ChatGPT was also discussed during the University Council meeting on Monday. Mark Dechesne of staff party LAG would like the Executive Board to explain what the arrival of the bot will mean for education and research. ‘The university needs to find answers’, says Dechesne. ‘Its use requires everyone to start thinking about this.’
Chair of the University Council Bas Knapp promised to consult with the Board about organising a meeting about the bot, which may take place as early as Monday 6 February.

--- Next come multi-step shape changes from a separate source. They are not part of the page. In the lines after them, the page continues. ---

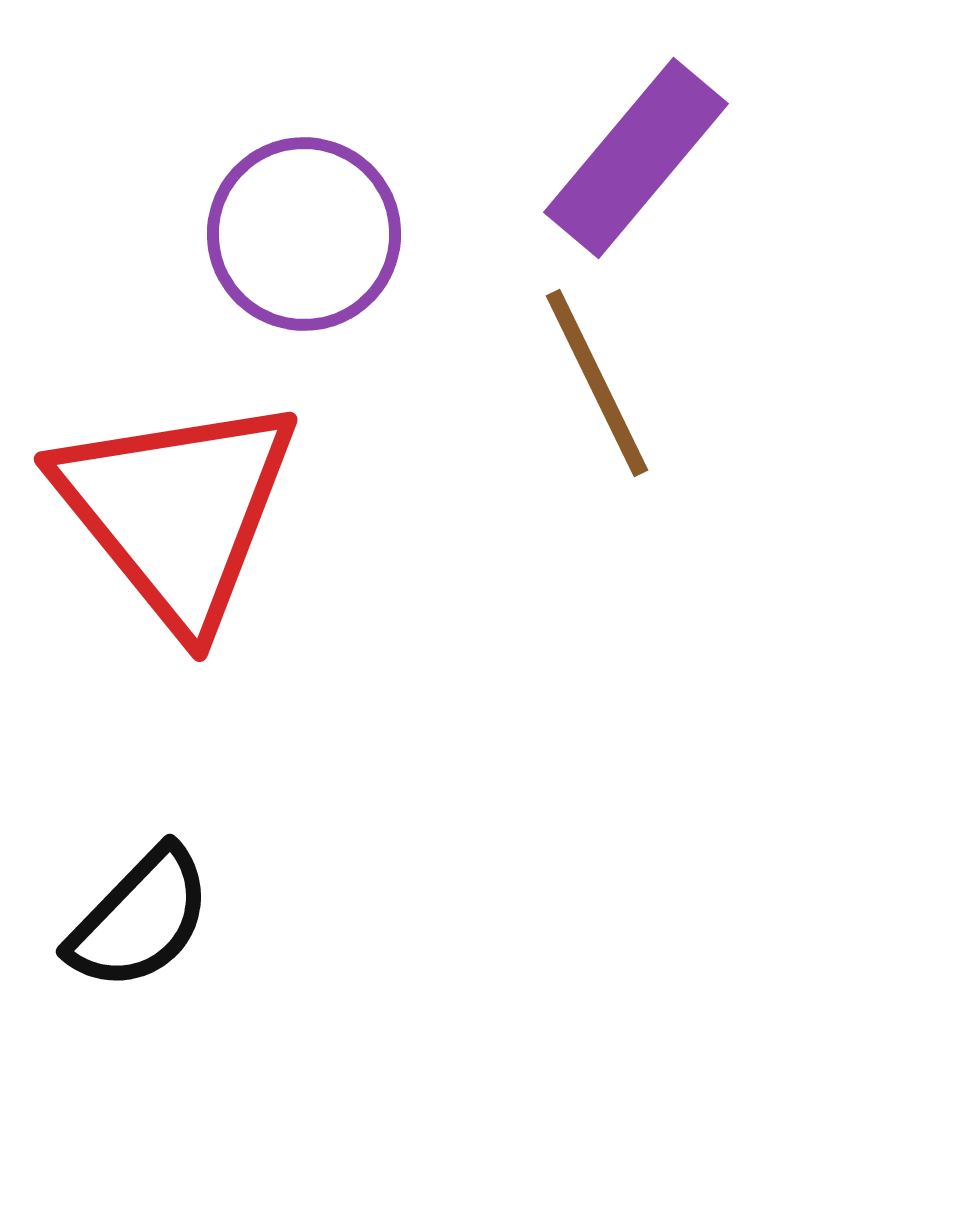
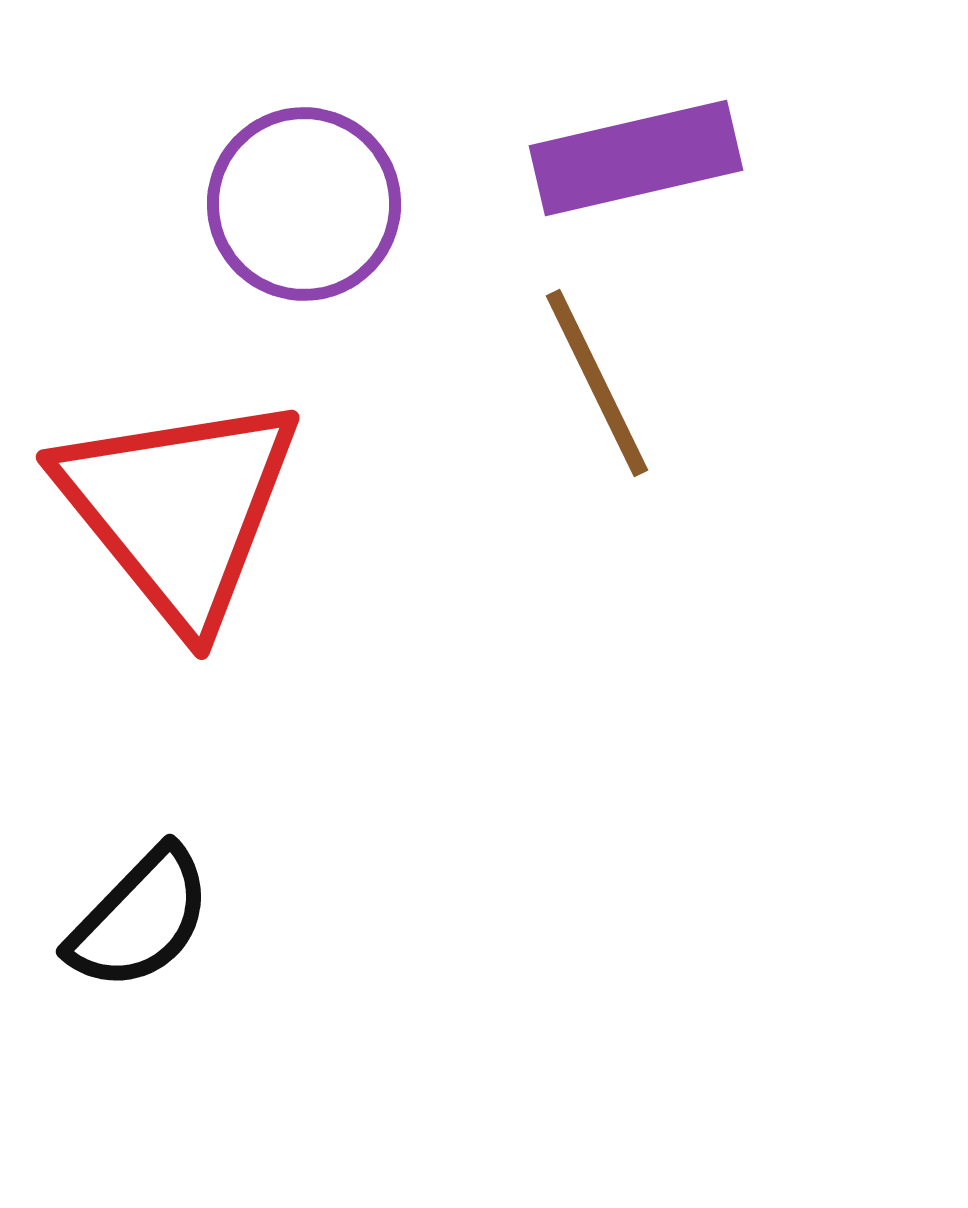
purple rectangle: rotated 37 degrees clockwise
purple circle: moved 30 px up
red triangle: moved 2 px right, 2 px up
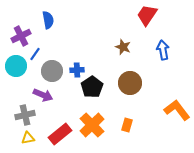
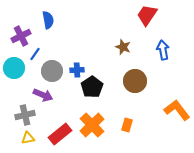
cyan circle: moved 2 px left, 2 px down
brown circle: moved 5 px right, 2 px up
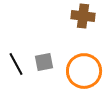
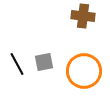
black line: moved 1 px right
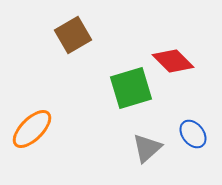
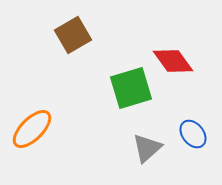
red diamond: rotated 9 degrees clockwise
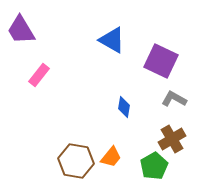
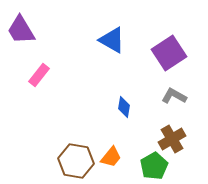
purple square: moved 8 px right, 8 px up; rotated 32 degrees clockwise
gray L-shape: moved 3 px up
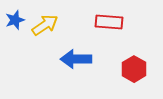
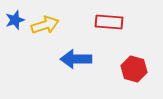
yellow arrow: rotated 16 degrees clockwise
red hexagon: rotated 15 degrees counterclockwise
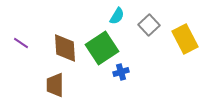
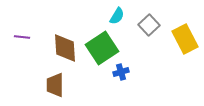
purple line: moved 1 px right, 6 px up; rotated 28 degrees counterclockwise
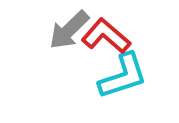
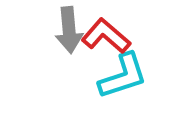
gray arrow: rotated 51 degrees counterclockwise
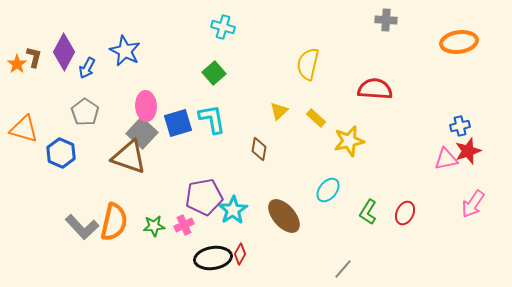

University spokesperson Caroline van Overbeeke says that 'chatbots will be the focus of the annual meeting of our examination boards. This meeting is scheduled for April. In addition, a blog with practical tips for lecturers and students will appear on the university website, a podcast with round-table discussions will be launched and presentations on ChatGPT will be given 'to relevant groups in cooperation with faculties and institutes’.
Utrecht University has already announced it will tighten its plagiarism regulations in the new Course and Examination Regulations by including an extra sentence on the use of ChatGPT, reports news site DUB.